%%
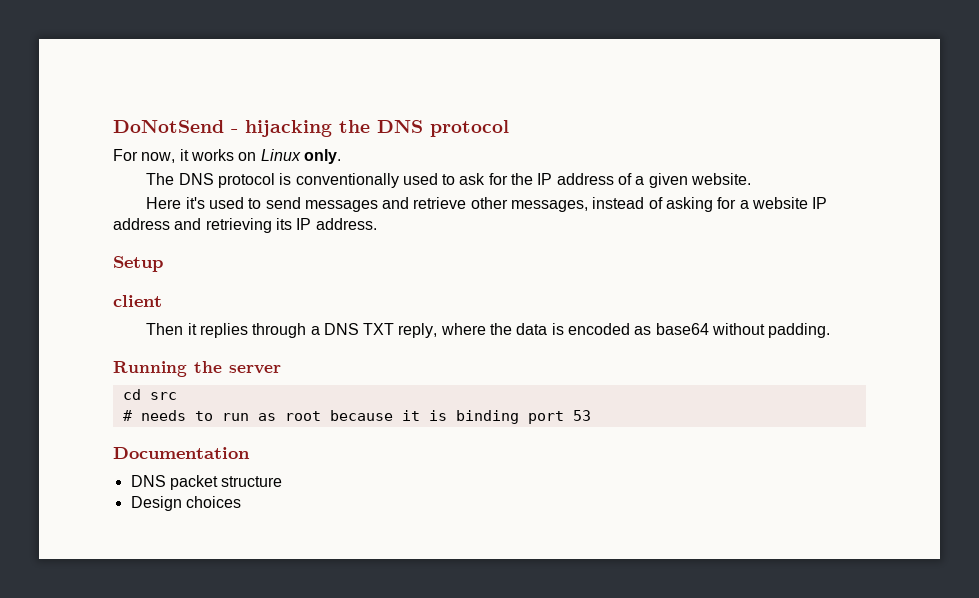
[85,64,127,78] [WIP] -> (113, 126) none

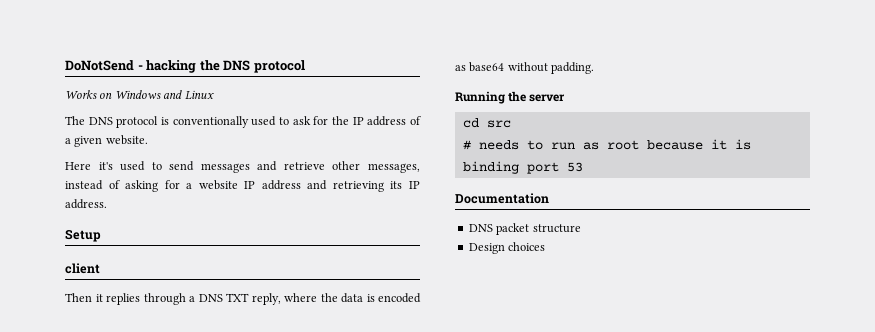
[245,120,332,137] hijacking -> [146,60,197,73] hacking
[113,149,257,163] For now, it works on -> [65,90,183,99] Works on Windows and
[303,149,341,164] only. -> (214, 95) none

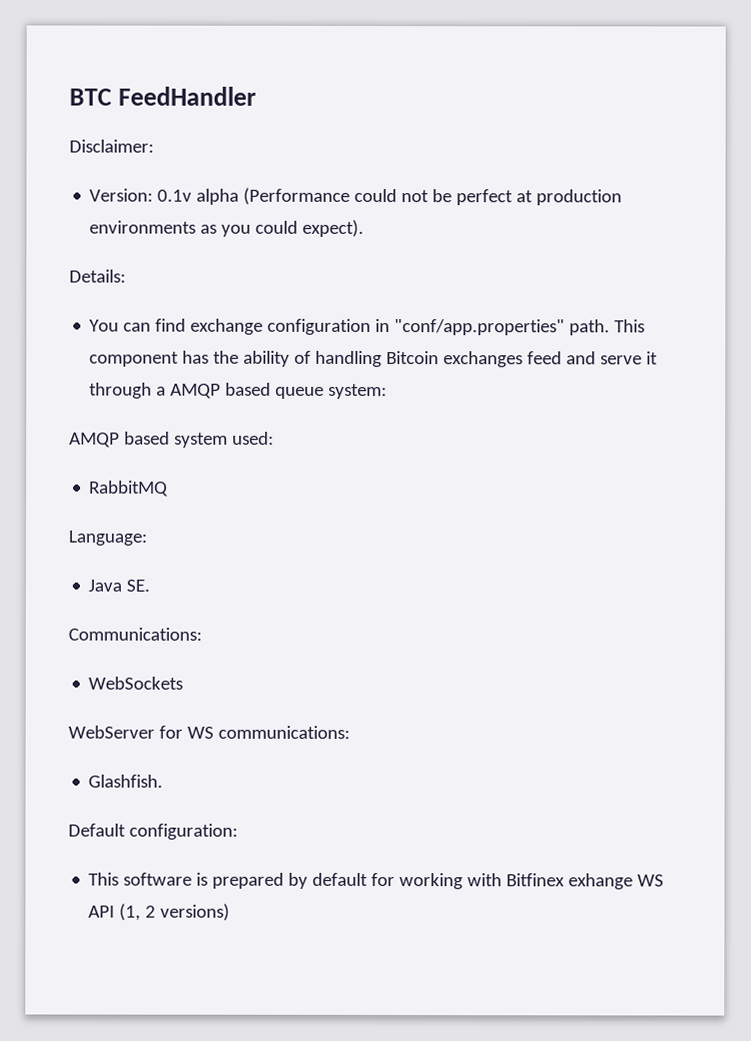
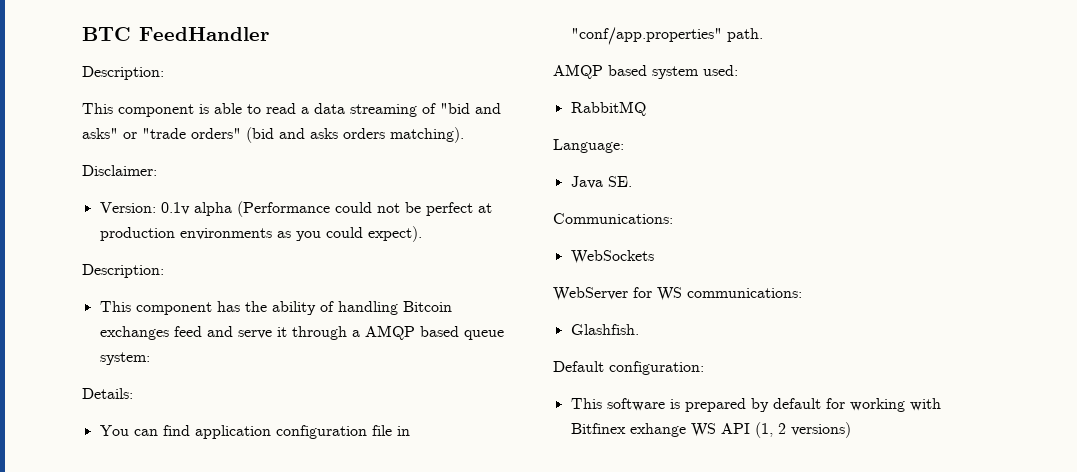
(257, 96) none -> [82,66,164,80] [82,103,501,117] [82,127,464,143] // Description: // This component is able to read a data streaming of "bid and asks" or "trade orders" (bid and asks orders matching).
[69,269,126,283] [89,318,611,336] Details: // You can find exchange configuration in "conf/app.properties" path. -> [82,264,164,278] Description: //
(388, 391) none -> [82,388,133,399] [99,425,410,439] [570,27,763,45] // Details: // You can find application configuration file in "conf/app.properties" path.

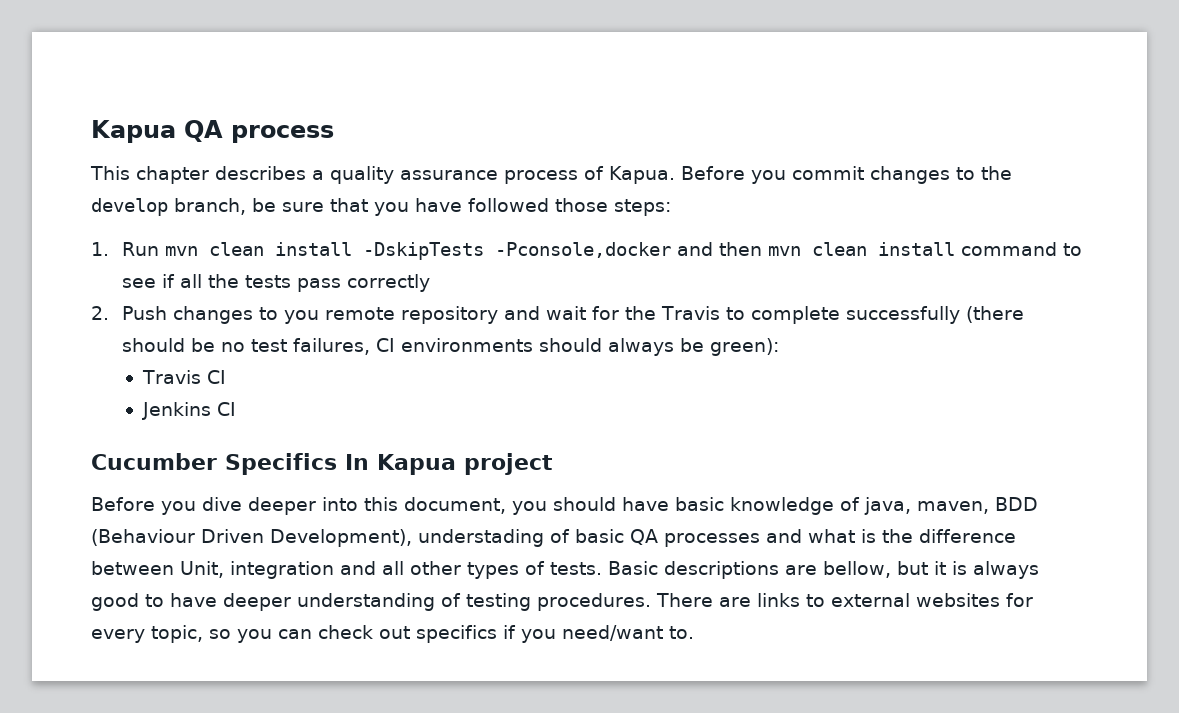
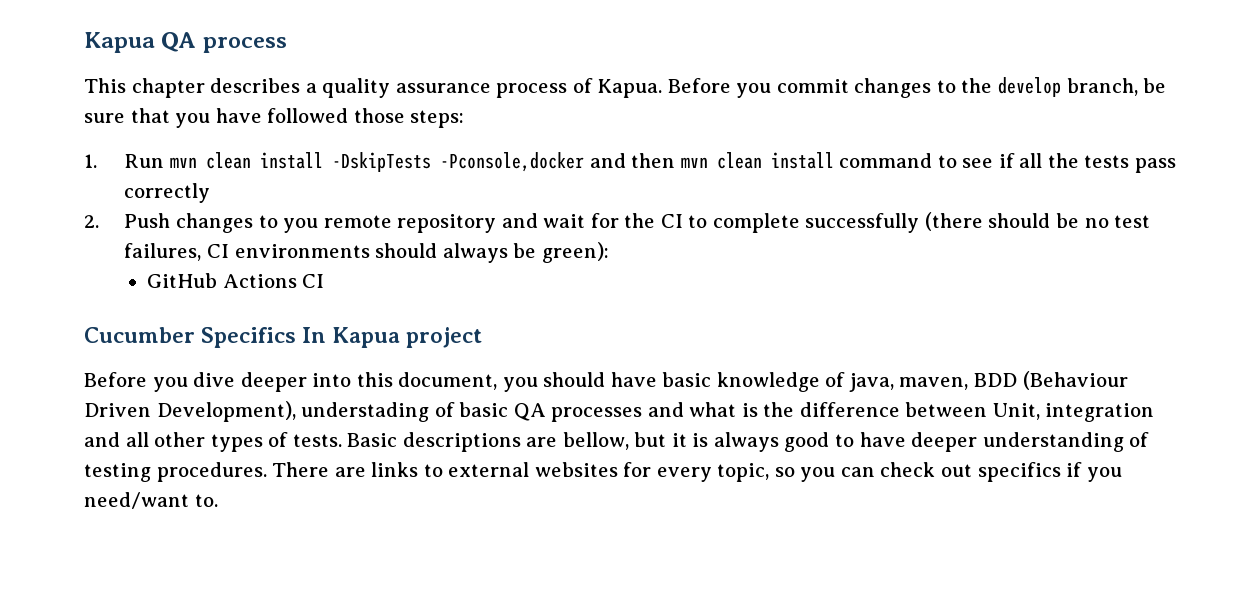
[661,306,721,320] Travis -> [660,214,683,228] CI
[142,370,227,384] [142,402,212,420] Travis CI // Jenkins -> [146,273,297,288] GitHub Actions

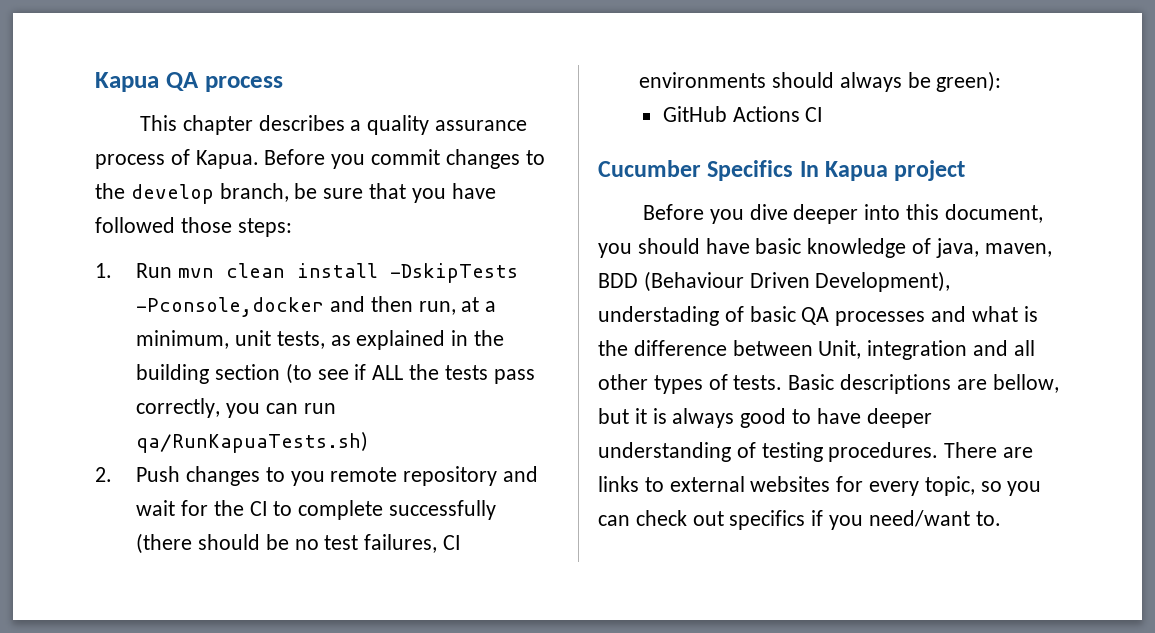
[680,152,957,169] mvn clean install command to -> [418,297,497,315] [136,330,504,350] [136,363,312,384] run, at a minimum, unit tests, as explained in the building section (to
[1019,153,1043,168] all -> [372,365,404,380] ALL
[124,183,211,203] correctly -> [136,398,336,418] [136,431,369,453] correctly, you can run qa/RunKapuaTests.sh)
%%
Among the records above, only the lines between the line holding "[69,269,126,283] [89,318,611,336] Details: //" and the line holding "(388, 391) none", inclusive, are to be output, exactly as written.

[69,269,126,283] [89,318,611,336] Details: // You can find exchange configuration in "conf/app.properties" path. -> [82,264,164,278] Description: //
(388, 391) none -> [82,388,133,399] [99,425,410,439] [570,27,763,45] // Details: // You can find application configuration file in "conf/app.properties" path.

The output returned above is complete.